Noting that New Jersey is near full employment, Houston said absorption gains must come from higher productivity, not more jobs. The light rail transit system proposed to connect New Jersey and New York City will not only deliver New Jersey residents into New York, but also bring New Yorkers, suffering much higher unemployment, to the jobs in New Jersey and ease the state's developing labor shortage, Houston said.

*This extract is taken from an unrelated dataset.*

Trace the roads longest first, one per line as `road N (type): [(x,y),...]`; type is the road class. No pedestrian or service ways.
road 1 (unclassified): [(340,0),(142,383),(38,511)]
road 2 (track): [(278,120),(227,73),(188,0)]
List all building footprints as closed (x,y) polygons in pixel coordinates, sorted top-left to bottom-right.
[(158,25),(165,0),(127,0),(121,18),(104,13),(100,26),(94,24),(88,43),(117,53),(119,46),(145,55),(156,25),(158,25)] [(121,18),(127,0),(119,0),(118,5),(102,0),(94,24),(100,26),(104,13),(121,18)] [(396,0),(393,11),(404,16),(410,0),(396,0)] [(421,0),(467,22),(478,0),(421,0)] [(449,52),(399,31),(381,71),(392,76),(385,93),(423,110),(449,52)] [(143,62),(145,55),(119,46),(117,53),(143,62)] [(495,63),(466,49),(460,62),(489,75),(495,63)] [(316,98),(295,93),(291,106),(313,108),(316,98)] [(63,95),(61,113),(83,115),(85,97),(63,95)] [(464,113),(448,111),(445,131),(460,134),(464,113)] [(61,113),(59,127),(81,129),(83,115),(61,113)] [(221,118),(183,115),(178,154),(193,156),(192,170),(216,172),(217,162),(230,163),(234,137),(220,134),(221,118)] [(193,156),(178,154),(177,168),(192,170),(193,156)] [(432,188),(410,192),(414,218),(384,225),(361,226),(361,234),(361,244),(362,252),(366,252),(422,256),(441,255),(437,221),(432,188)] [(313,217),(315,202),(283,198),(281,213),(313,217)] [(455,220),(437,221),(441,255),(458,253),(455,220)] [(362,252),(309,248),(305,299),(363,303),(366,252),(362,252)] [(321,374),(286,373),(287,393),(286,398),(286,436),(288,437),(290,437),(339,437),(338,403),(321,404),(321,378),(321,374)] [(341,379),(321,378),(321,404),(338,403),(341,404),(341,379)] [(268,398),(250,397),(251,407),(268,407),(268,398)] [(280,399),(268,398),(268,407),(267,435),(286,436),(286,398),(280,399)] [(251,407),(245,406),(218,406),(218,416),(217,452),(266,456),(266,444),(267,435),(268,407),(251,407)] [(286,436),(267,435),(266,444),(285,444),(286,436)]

John Horan, SIOR, of Feist & Feist Realty Corp., said industrial space in Central Jersey showed a 7.1 percent vacancy rate, with 19 million square feet available. A total of 3.5 million square feet is now under construction, mostly near Turnpike Exit 8A, and demand should continue to increase in 1998, forcing prices 10 percent higher. Central New Jersey includes Mercer, Monmouth, Somerset, Union, Morris and Middlesex counties.
Jeffrey Licht, SIOR, from the Mertz Corporation of Mt. Laurel, noted Southern New Jersey industrial vacancy increased slightly, up to 4.6 percent from the previous year's 4 percent, but this statistic does not reveal the success of the area during 1997, when 1.7 million square feet was absorbed, double the rate of 1996. The area benefitted from firms leaving the aging Philadelphia market, Licht said, adding "Not only did new industry locate in this area, but they brought their friends."
More than 2.1 million square feet is planned to rise in 1998, with more than 80 percent devoted to warehouse and distribution buildings.
Offices Show Sharp Advance
Vic LaGreca, senior vice President of Feist & Feist Realty Corp. of Roseland, said "1997 was a bit of heaven," with Northern New Jersey vacancy dropping to 11.8 percent, sharply down from the 17 percent vacancy in 1996 and the 23 percent in 1995. A total of 11.2 million square feet remains vacant in Northern New Jersey out of an 86 million square-foot inventory. Class A buildings dropped from 13 to 9.2 percent vacancy, and Class B buildings from 20 to 13 percent. Class B buildings accounted for 75 percent of all the deals, largely due to a lack of Class A alternatives. Even major buildings in Newark have recently changed hands and will undergo extensive renovations to bring them into the 1990's marketplace. On the planning boards is 3.5 million square feet, with one million square feet expected to be delivered in 1998.